Without solid, reliable and trustworthy internal data, organizations can’t take action upon their information. Improperly managed data also heightens risks during data breaches.

All of this means that organizations that find themselves on the wrong side of the toxic data divide are paying a steep price and losing competitive edge.

The Costs of Toxic Data – And How to Avoid Them - Infosecurity Magazine

Gaps in Data Integrity

The expenses that result from data-clogging systems and practices have been well documented, including hosting fees and e-discovery review burdens. While organizations are spending money to maintain this useless data, it’s also hampering efforts to effectively implement artificial intelligence and generate data-driven revenue opportunities.

According to a recent study by FT Longitude, an organization had lost $389,000 over a 12-month period due to data integrity flaws, totaling a $14bn loss globally. While clean data practices are highly profitable – 90% of the study’s respondents reported revenue and profitability growth as a direct result of their organization’s information management practices – the majority of organizations find themselves with significant gaps in their ability to maintain data capabilities.

A majority of organizations (60%) said they are concerned about their data integrity and ability to source information, and nearly two-thirds of respondents said they are unable to consistently generate value from their information management strategies in AI-readiness.

Part of the challenge in getting these issues under control is that toxic data can take many forms and exist in numerous places. For many, it arises in part from inadequate or unenforced data deletion policies.

For example, if employees have tens of thousands of emails dating back for years as a kind of virtual filing cabinet, there is likely a large store of toxic data within the enterprise email system.

Additionally, when organizations don’t have a process for tracking final versions of documents and records, old and incorrect versions of those files may be mistaken for accurate, up-to-date ones.

New sources of emerging data, such as instant messaging and chat tools, can clutter systems with terabytes of irrelevant and trivial data, all while the organization overlooks these tools as data sources that require enforceable retention policies. 

Many organizations stumble onto the depth of this problem when they attempt to implement new technologies, launch AI-readiness programs, face legal issues or otherwise find themselves in the midst of data initiatives or challenges.

Sending Toxic Data to the Dump

Given these issues, how can organizations find this toxic data? And what do they do once they’ve uncovered it?

Conducting a data inventory is an important first step to identifying sources of toxic data. AI tools can be helpful here. Companies can also review their data retention policies and determine what may have slipped through the cracks or which data sources may never have been covered by these policies.

Discovery exercises during or following a dispute or investigation represent additional opportunities to find and address data that is old, outdated or otherwise should not be part of the current data environment. Due diligence for a merger or acquisition can also turn up sources of over-retained information.

Rigorous attention to updating and enforcing retention and data entry processes can be given once a data inventory is completed. The old adage, “garbage in, garbage out,” remains as relevant as ever. Some organizations may find it necessary to start by creating a clean environment where only current, clean data is stored.

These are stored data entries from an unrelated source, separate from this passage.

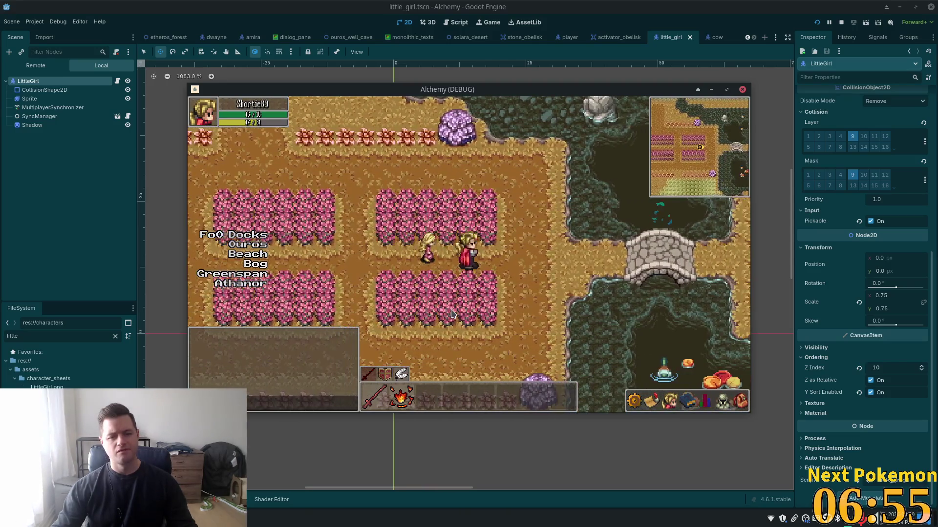
key("d")
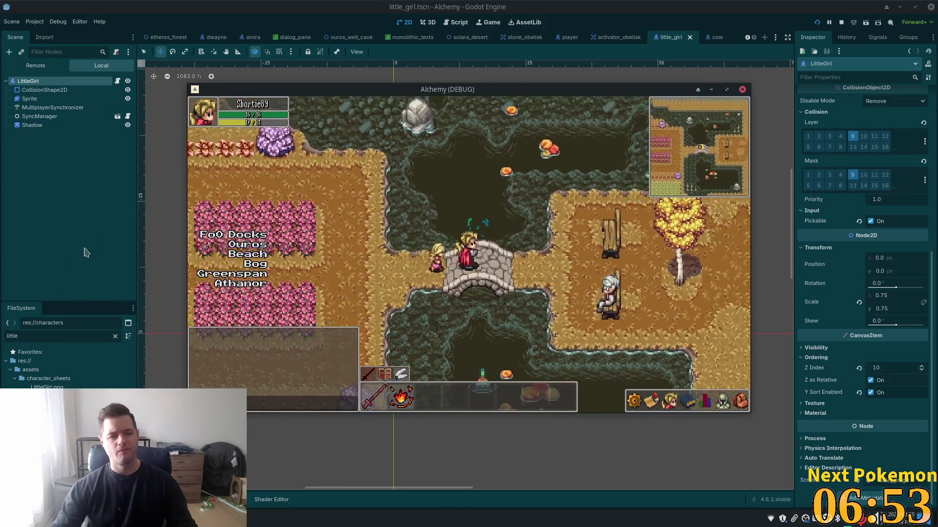
Step: Show the running game's live Remote node tree and expand its Main node
left_click(304, 14)
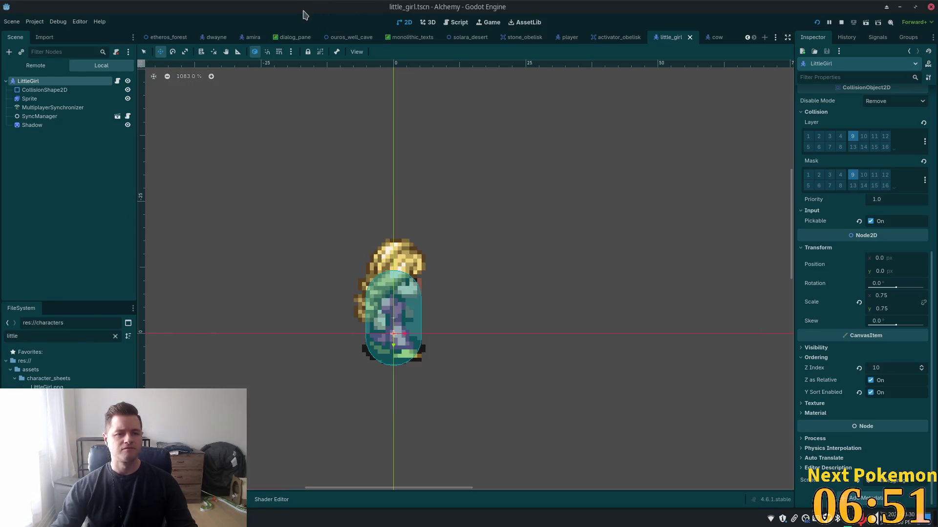
left_click(41, 65)
scroll(73, 195, "down", 1)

In one client engagement, FTI Technology’s team advised the company to do exactly this when it uncovered a data warehouse full of poor-quality information that was outdated and rife with customer PII.

While attempting to sort through that information, the company created a separate data warehouse for all newly created data to be stored going forward, isolating the good while it parsed through the bad.

When creating a sound data environment, companies should involve multiple stakeholders, including the legal department, chief technology officer, IT, information governance, compliance and other business units that interact with sensitive data as part of their regular business activities.

Since data crosses departments, it’s critical to bring in a variety of viewpoints to allow for thoughtful planning, buy-in and prioritization of how the healthy data should be used.

These different perspectives also help to strike the right balance between the risks and benefits of different data management approaches.

Conclusion

For many companies, toxic data is an issue that is often pushed off to be dealt with later. However, when it lurks beneath the surface, it can quickly become a significant area of risk or hinder AI strategy and revenue generation.

By understanding the scope of the problem and taking a proactive approach to solving it, companies can turn their toxic information into healthy, sound data that can drive profitability and growth.